Is Kangaroo with multi-GPU usage more advantageous and more likely to get a hit, even though keyhunt with CPU usage in BSGS can process 80 PKey/s?

From this numerical example, one would think that keyhunt with the 80 PKey/s would have to be worlds better. But is that the case or is it not possible to compare this at all and the given speed rates are completely useless for the comparison?

the easiest example I can give to you for this question is a "web" and a "gunshot"
now picture both having the same momentum
Kangaroo would be considered a "web" moving at the same momentum as the "gunshot" from BSGS
and what do webs do? it spreads, covering so much area and what do gunshots do? it moves on a straight line
Now the preference is you choice and your available resources
they're both super fast like I've explained earlier.
let's say you have a single 4090 and 16 cpu threads and you combined both and you got the speed of 5GKey/s
and you choose not to use the 4090 but you rather use the 16 cpu thread on your machine and you have 128GB RAM and you chose -k 7000 and you achieved the speed of 1 EKey/s you got so much momentum on both processes but based on my calculations, you would be 90% slower using the latter compared to the former because they are both having ETAs which can easily be calculated
Mind you this has nothing to do with what I am saying, it has everything to do with your preference and resources

[BarryWood]

Hey all, correct me if I'm wrong please: Since the rewards got multiplied by 10X nothing has been found! Correct?

[mcdouglasx]

Hey all, correct me if I'm wrong please: Since the rewards got multiplied by 10X nothing has been found!
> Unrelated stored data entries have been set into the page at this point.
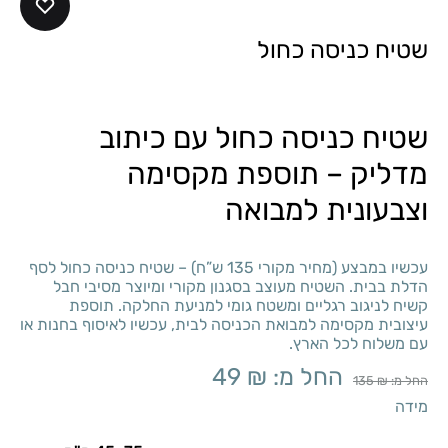
שטיח כניסה כחול
שטיח כניסה כחול עם כיתוב
מדליק – תוספת מקסימה
וצבעונית למבואה
עכשיו במבצע (מחיר מקורי 135 ש”ח) – שטיח כניסה כחול לסף
הדלת בבית. השטיח מעוצב בסגנון מקורי ומיוצר מסיבי חבל
קשיח לניגוב רגליים ומשטח גומי למניעת החלקה. תוספת
עיצובית מקסימה למבואת הכניסה לבית, עכשיו לאיסוף בחנות או
עם משלוח לכל הארץ.
החל מ:
₪
49
החל מ:
₪
135
מידה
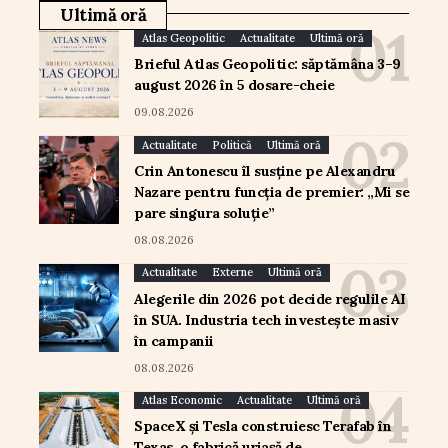
Ultimă oră
Atlas Geopolitic
Actualitate
Ultimă oră
Brieful Atlas Geopolitic: săptămâna 3–9
august 2026 în 5 dosare-cheie
09.08.2026
Actualitate
Politică
Ultimă oră
Crin Antonescu îl susține pe Alexandru
Nazare pentru funcția de premier: „Mi se
pare singura soluție”
08.08.2026
Actualitate
Externe
Ultimă oră
Alegerile din 2026 pot decide regulile AI
în SUA. Industria tech investește masiv
în campanii
08.08.2026
Atlas Economic
Actualitate
Ultimă oră
SpaceX și Tesla construiesc Terafab în
Texas, o fabrică uriașă de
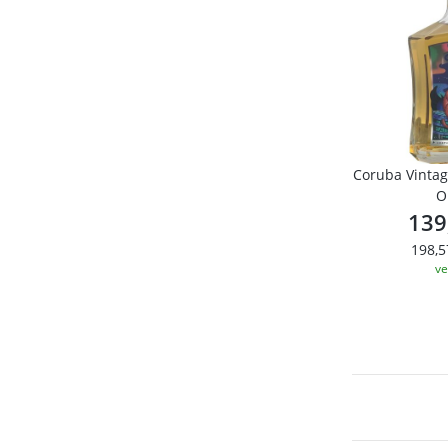
Coruba Vinta
O
139
198,5
ve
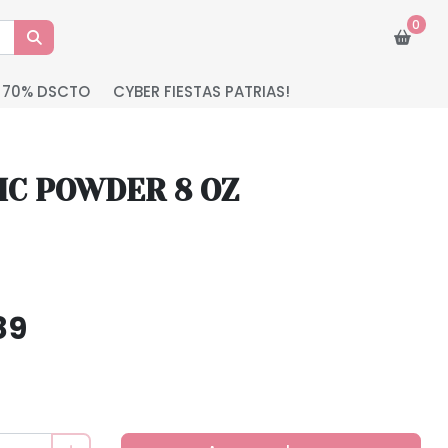
0
 70% DSCTO
CYBER FIESTAS PATRIAS!
IC POWDER 8 OZ
89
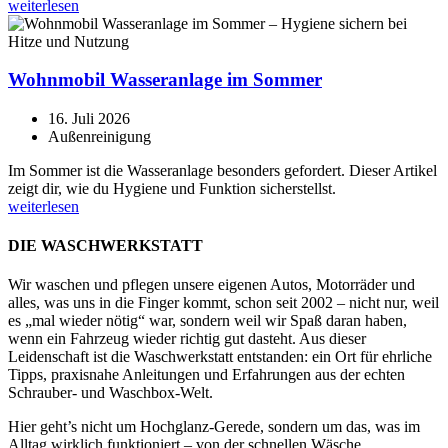
weiterlesen
Wohnmobil Wasseranlage im Sommer
16. Juli 2026
Außenreinigung
Im Sommer ist die Wasseranlage besonders gefordert. Dieser Artikel
zeigt dir, wie du Hygiene und Funktion sicherstellst.
weiterlesen
DIE WASCHWERKSTATT
Wir waschen und pflegen unsere eigenen Autos, Motorräder und
alles, was uns in die Finger kommt, schon seit 2002 – nicht nur, weil
es „mal wieder nötig“ war, sondern weil wir Spaß daran haben,
wenn ein Fahrzeug wieder richtig gut dasteht. Aus dieser
Leidenschaft ist die Waschwerkstatt entstanden: ein Ort für ehrliche
Tipps, praxisnahe Anleitungen und Erfahrungen aus der echten
Schrauber- und Waschbox-Welt.
Hier geht’s nicht um Hochglanz-Gerede, sondern um das, was im
Alltag wirklich funktioniert – von der schnellen Wäsche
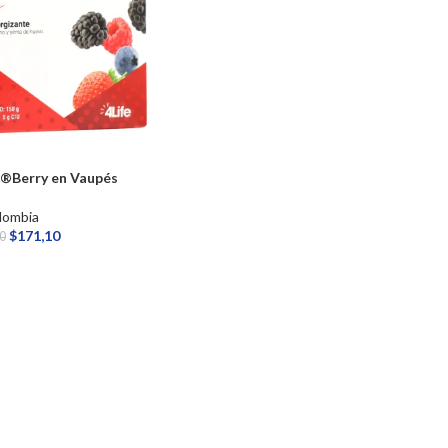
x®Berry en Vaupés
lombia
$
171,10
0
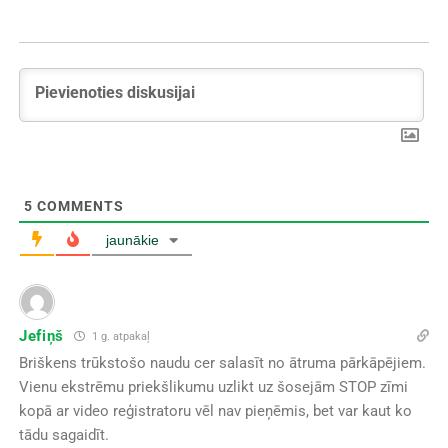
5
COMMENTS
jaunākie
Jefiņš
1 g. atpakaļ
Briškens trūkstošo naudu cer salasīt no ātruma pārkāpējiem.
Vienu ekstrēmu priekšlikumu uzlikt uz šosejām STOP zīmi
kopā ar video reģistratoru vēl nav pieņēmis, bet var kaut ko
tādu sagaidīt.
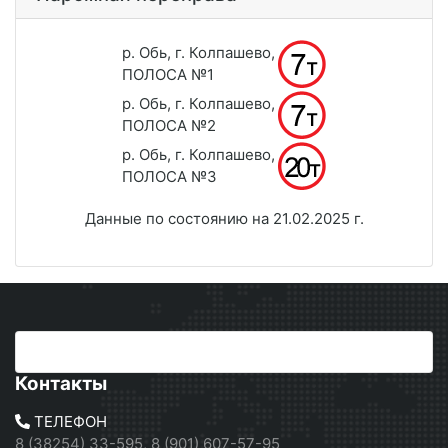
р. Обь, г. Колпашево,
ПОЛОСА №1
р. Обь, г. Колпашево,
ПОЛОСА №2
р. Обь, г. Колпашево,
ПОЛОСА №3
Данные по состоянию на 21.02.2025 г.
Контакты
ТЕЛЕФОН
8 (38254) 33-595, 8 (901) 607-57-95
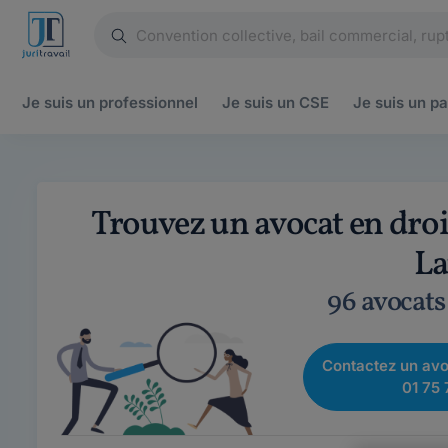
Je suis un
professionnel
Je suis un
CSE
Je suis un
pa
Trouvez un avocat en droi
La
96 avocats
Contactez un avo
01 75 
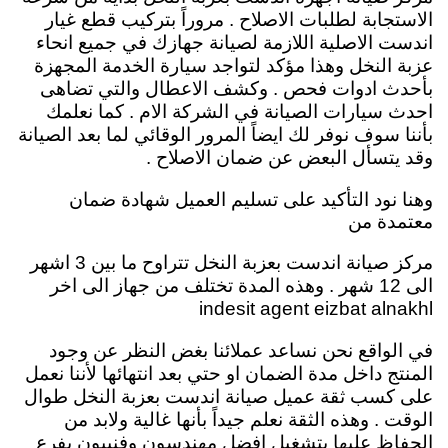
الاستجابة لطلبات الاصلاح . مروراً بتركيب قطع غيار
اندست الاصلية اللازمة لصيانة جهازك في جميع انحاء
عزبة النخل وهذا مؤكد لتواجد سيارة الخدمة المجهزة
بأحدث ادوات فحص . وكشف الاعطال والتي تضاهى
احدث سيارات الصيانة في الشركة الام . كما نعلمك
بأننا سوف نوفر لك ايضاً المرور الوقائي لما بعد الصيانة
وقد يتسأل البعض عن ضمان الاصلاح .
وهنا نود التأكيد على تسليم العميل شهادة ضمان
معتمدة من
مركز صيانة اندست بعزبة النخل تتراوح ما بين 3 اشهر
الى 12 شهر . وهذه المدة تختلف من جهاز الى اخر
indesit agent eizbat alnakhl
في الواقع نحن نساعد عملائنا بغض النظر عن وجود
المنتج داخل مدة الضمان او حتي بعد انتهائها لأننا نعمل
على كسب ثقة عميل صيانة اندست بعزبة النخل طوال
الوقت . وهذه الثقة نعلم جيداً بأنها غالية ولابد من
الحفاظ عليها بتشغيل افضل مهندسون وفنييون بفرع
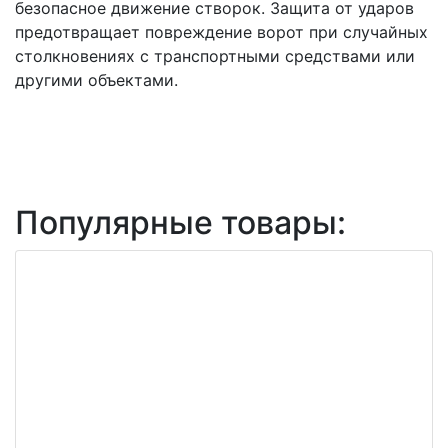
безопасное движение створок. Защита от ударов
предотвращает повреждение ворот при случайных
столкновениях с транспортными средствами или
другими объектами.
Популярные товары:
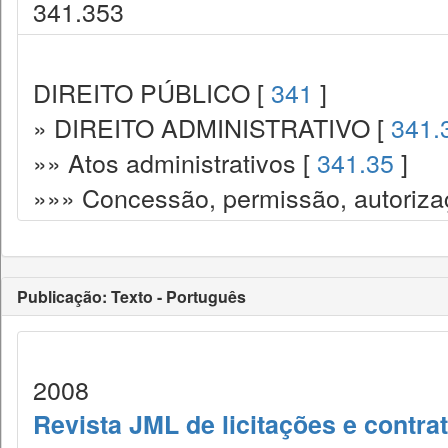
341.353
DIREITO PÚBLICO [
341
]
» DIREITO ADMINISTRATIVO [
341.
»» Atos administrativos [
341.35
]
»»» Concessão, permissão, autorizaç
Publicação: Texto - Português
2008
Revista JML de licitações e contr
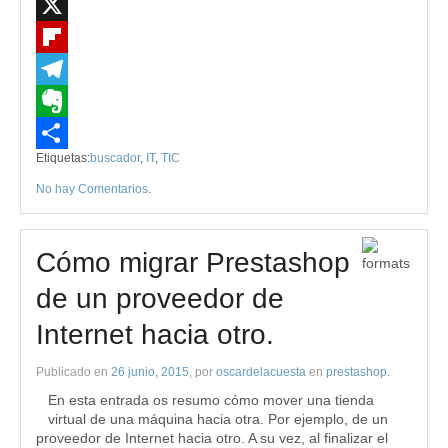
LinkedIn
X
Flipboard
Telegram
Evernote
Etiquetas:
buscador
,
IT
,
TIC
Compartir
No hay Comentarios
.
Cómo migrar Prestashop
de un proveedor de
Internet hacia otro.
Publicado en
26 junio, 2015
, por
oscardelacuesta
en
prestashop
.
En esta entrada os resumo cómo mover una tienda
virtual de una máquina hacia otra. Por ejemplo, de un
proveedor de Internet hacia otro. A su vez, al finalizar el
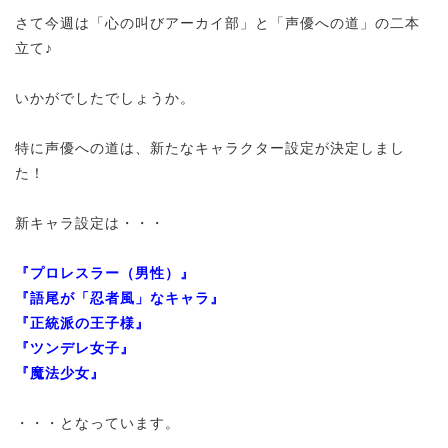
さて今週は「心の叫びアーカイ部」と「声優への道」の二本
立て♪
いかがでしたでしょうか。
特に声優への道は、新たなキャラクター設定が決定しまし
た！
新キャラ設定は・・・
『プロレスラー（男性）』
『語尾が「忍者風」なキャラ』
『正統派の王子様』
『ツンデレ女子』
『魔法少女』
・・・となっています。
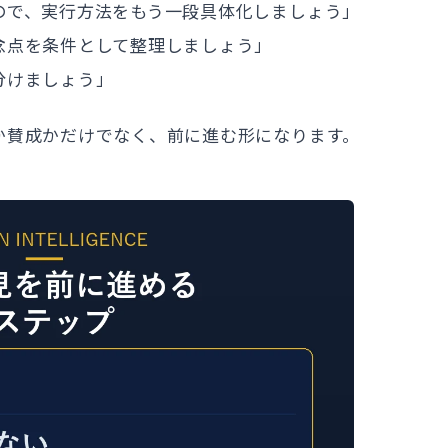
ので、実行方法をもう一段具体化しましょう」
念点を条件として整理しましょう」
分けましょう」
か賛成かだけでなく、前に進む形になります。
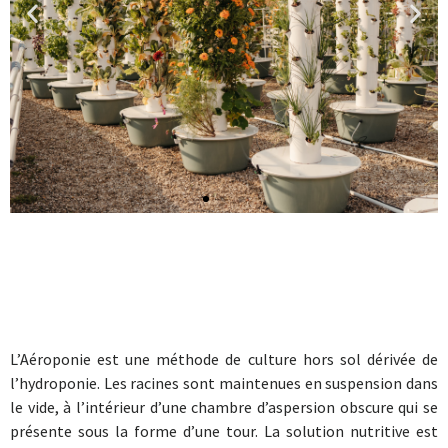
L’Aéroponie est une méthode de culture hors sol dérivée de
l’hydroponie. Les racines sont maintenues en suspension dans
le vide, à l’intérieur d’une chambre d’aspersion obscure qui se
présente sous la forme d’une tour. La solution nutritive est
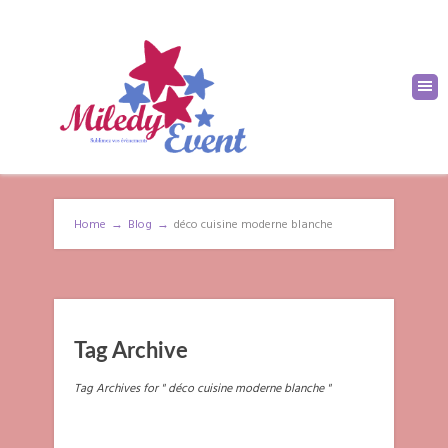
Home
→
Blog
→
déco cuisine moderne blanche
Tag Archive
Tag Archives for " déco cuisine moderne blanche "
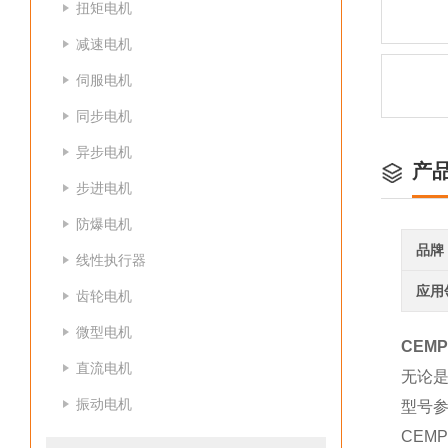
扭矩电机
减速电机
伺服电机
同步电机
异步电机
产
步进电机
防爆电机
品牌
线性执行器
应用
齿轮电机
微型电机
CEMP
直流电机
无论是
振动电机
型号
CEM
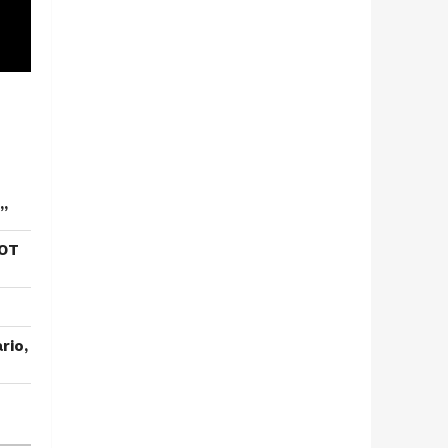
”
 OT
rio,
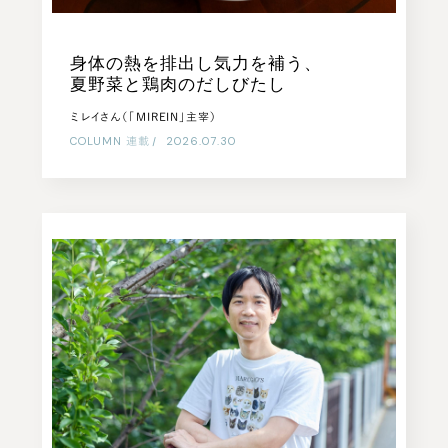
身体の熱を排出し気力を補う、
夏野菜と鶏肉のだしびたし
ミレイさん（「MIREIN」主宰）
COLUMN
連載
|
2026.07.30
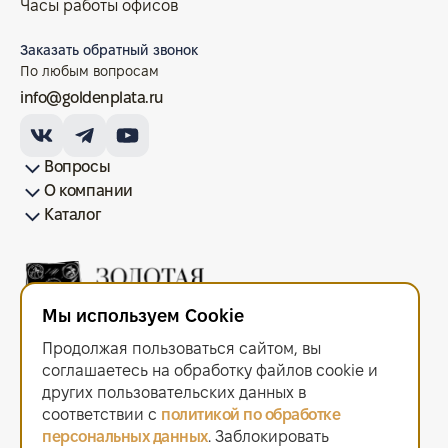
Часы работы офисов
Заказать обратный звонок
По любым вопросам
info@goldenplata.ru
Вопросы
О компании
Как купить/продать
Условия оплаты
Условия доставки
Гарантия на товар
Возврат монет
Карта сайта
Каталог
Франшиза
История
Вопрос-ответ
Отзывы
Лицензии и документы
Контакты офисов
Новости
Блог
Аксессуары для монет
Золотые монеты
Инвестиционные монеты
Памятные монеты
Серебряные монеты
Жетоны
Мы используем Cookie
ООО "Золотая Плата"
ИНН 6679143916 ОГРН 1216600044297
Продолжая пользоваться сайтом, вы
Политика в отношении обработки персональных данных
.
Согласие на обработку персональных данных
.
соглашаетесь на обработку файлов сооkiе и
Договор оферты
.
других пользовательских данных в
Мы используем cookie. Это позволяет нам анализировать
соответствии с
политикой по обработке
взаимодействие посетителей с сайтом и делать его лучше.
персональных данных
. Заблокировать
Продолжая пользоваться сайтом, вы соглашаетесь с использованием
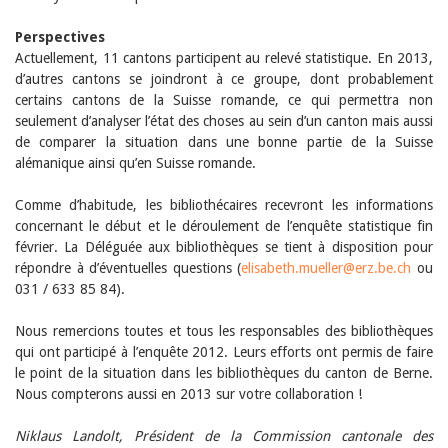
Perspectives
Actuellement, 11 cantons participent au relevé statistique. En 2013,
d’autres cantons se joindront à ce groupe, dont probablement
certains cantons de la Suisse romande, ce qui permettra non
seulement d’analyser l’état des choses au sein d’un canton mais aussi
de comparer la situation dans une bonne partie de la Suisse
alémanique ainsi qu’en Suisse romande.
Comme d’habitude, les bibliothécaires recevront les informations
concernant le début et le déroulement de l’enquête statistique fin
février. La Déléguée aux bibliothèques se tient à disposition pour
répondre à d’éventuelles questions (
elisabeth.mueller@erz.be.ch
ou
031 / 633 85 84).
Nous remercions toutes et tous les responsables des bibliothèques
qui ont participé à l’enquête 2012. Leurs efforts ont permis de faire
le point de la situation dans les bibliothèques du canton de Berne.
Nous compterons aussi en 2013 sur votre collaboration !
Niklaus Landolt, Président de la Commission cantonale des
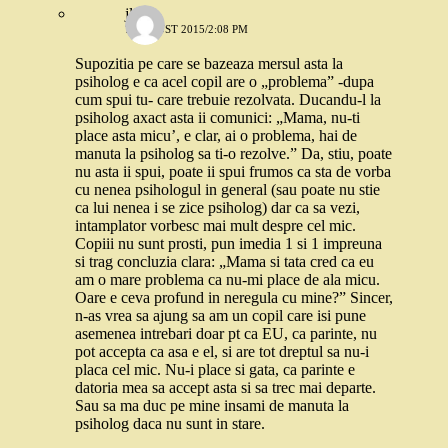
jlix
7 AUGUST 2015/2:08 PM
Supozitia pe care se bazeaza mersul asta la
psiholog e ca acel copil are o „problema” -dupa
cum spui tu- care trebuie rezolvata. Ducandu-l la
psiholog axact asta ii comunici: „Mama, nu-ti
place asta micu’, e clar, ai o problema, hai de
manuta la psiholog sa ti-o rezolve.” Da, stiu, poate
nu asta ii spui, poate ii spui frumos ca sta de vorba
cu nenea psihologul in general (sau poate nu stie
ca lui nenea i se zice psiholog) dar ca sa vezi,
intamplator vorbesc mai mult despre cel mic.
Copiii nu sunt prosti, pun imedia 1 si 1 impreuna
si trag concluzia clara: „Mama si tata cred ca eu
am o mare problema ca nu-mi place de ala micu.
Oare e ceva profund in neregula cu mine?” Sincer,
n-as vrea sa ajung sa am un copil care isi pune
asemenea intrebari doar pt ca EU, ca parinte, nu
pot accepta ca asa e el, si are tot dreptul sa nu-i
placa cel mic. Nu-i place si gata, ca parinte e
datoria mea sa accept asta si sa trec mai departe.
Sau sa ma duc pe mine insami de manuta la
psiholog daca nu sunt in stare.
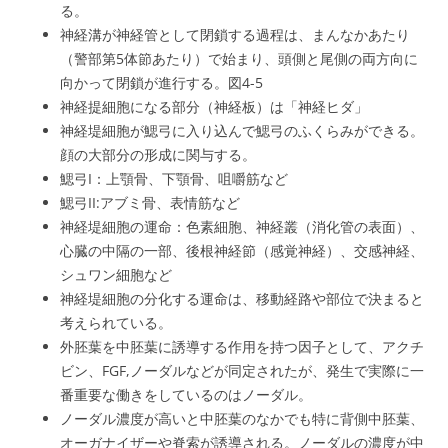
る。
神経溝が神経管として閉鎖する過程は、まんなかあたり
（警部第5体節あたり）で始まり、頭側と尾側の両方向に
向かって閉鎖が進行する。図4-5
神経提細胞になる部分（神経板）は「神経ヒダ」
神経堤細胞が鰓弓に入り込んで鰓弓のふくらみができる。
顔の大部分の形成に関与する。
鰓弓I：上顎骨、下顎骨、咀嚼筋など
鰓弓II:アブミ骨、表情筋など
神経堤細胞の運命：色素細胞、神経叢（消化管の表面）、
心臓の中隔の一部、後根神経節（感覚神経）、交感神経、
シュワン細胞など
神経堤細胞の分化する運命は、移動経路や部位で決まると
考えられている。
外胚葉を中胚葉に誘導する作用を持つ因子として、アクチ
ビン、FGF,ノーダルなどが同定されたが、発生で実際に一
番重要な働きをしているのはノーダル。
ノーダル濃度が高いと中胚葉のなかでも特に背側中胚葉、
オーガナイザーや脊索が誘導される。ノーダルの濃度が中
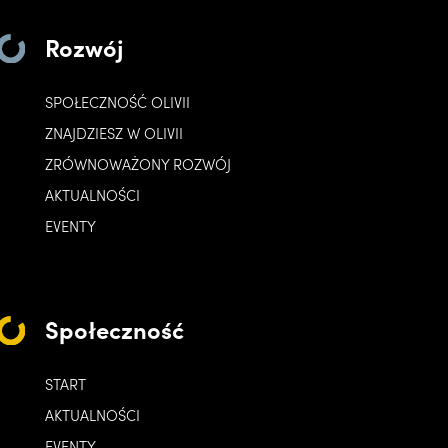
Rozwój
SPOŁECZNOŚĆ OLIVII
ZNAJDZIESZ W OLIVII
ZRÓWNOWAŻONY ROZWÓJ
AKTUALNOŚCI
EVENTY
Społeczność
START
AKTUALNOŚCI
EVENTY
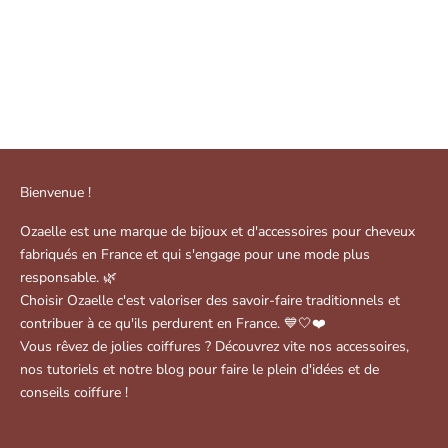
Pince Cléa - noire
Pince Cléa - dorée
( 10 )
( 1 )
Prix de vente
Prix de vente
$18.00
$19.00
Bienvenue !
Ozaelle est une marque de bijoux et d'accessoires pour cheveux
fabriqués en France et qui s'engage pour une mode plus
responsable. 🌿
Choisir Ozaelle c'est valoriser des savoir-faire traditionnels et
contribuer à ce qu'ils perdurent en France. 💙🤍❤️
Vous rêvez de jolies coiffures ? Découvrez vite nos accessoires,
nos tutoriels et notre blog pour faire le plein d'idées et de
conseils coiffure !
Correct?

only #125

[nomachine]

- we run keyhunt in BSGS mode on 8 CPU threads with about 16GB RAM allocation and get about 80 PKey/s.

Is Kangaroo with multi-GPU usage more advantageous and more likely to get a hit, even though keyhunt with CPU usage in BSGS can process 80 PKey/s?

Try changing the random generator in both. Play what works best in your environment.
example

keyhunt.cpp

replace

Code:

#include <sys/random.h>

to

Code:

#include <random>

replace  seed random generator with minstd_rand rng

Code:

#if defined(_WIN64) && !defined(__CYGWIN__)
    // Any Windows secure random source goes here
    rseed(clock() + time(NULL) + rand());
#else
    std::random_device rd;
    std::minstd_rand rng(rd());
    
    // Seed the random number generator
    rseed(rng());
#endif

I have from 80  to ~177 Pkeys/s (177940438134284990 keys/s)
These apps can't get better if we don't all work on them and test them.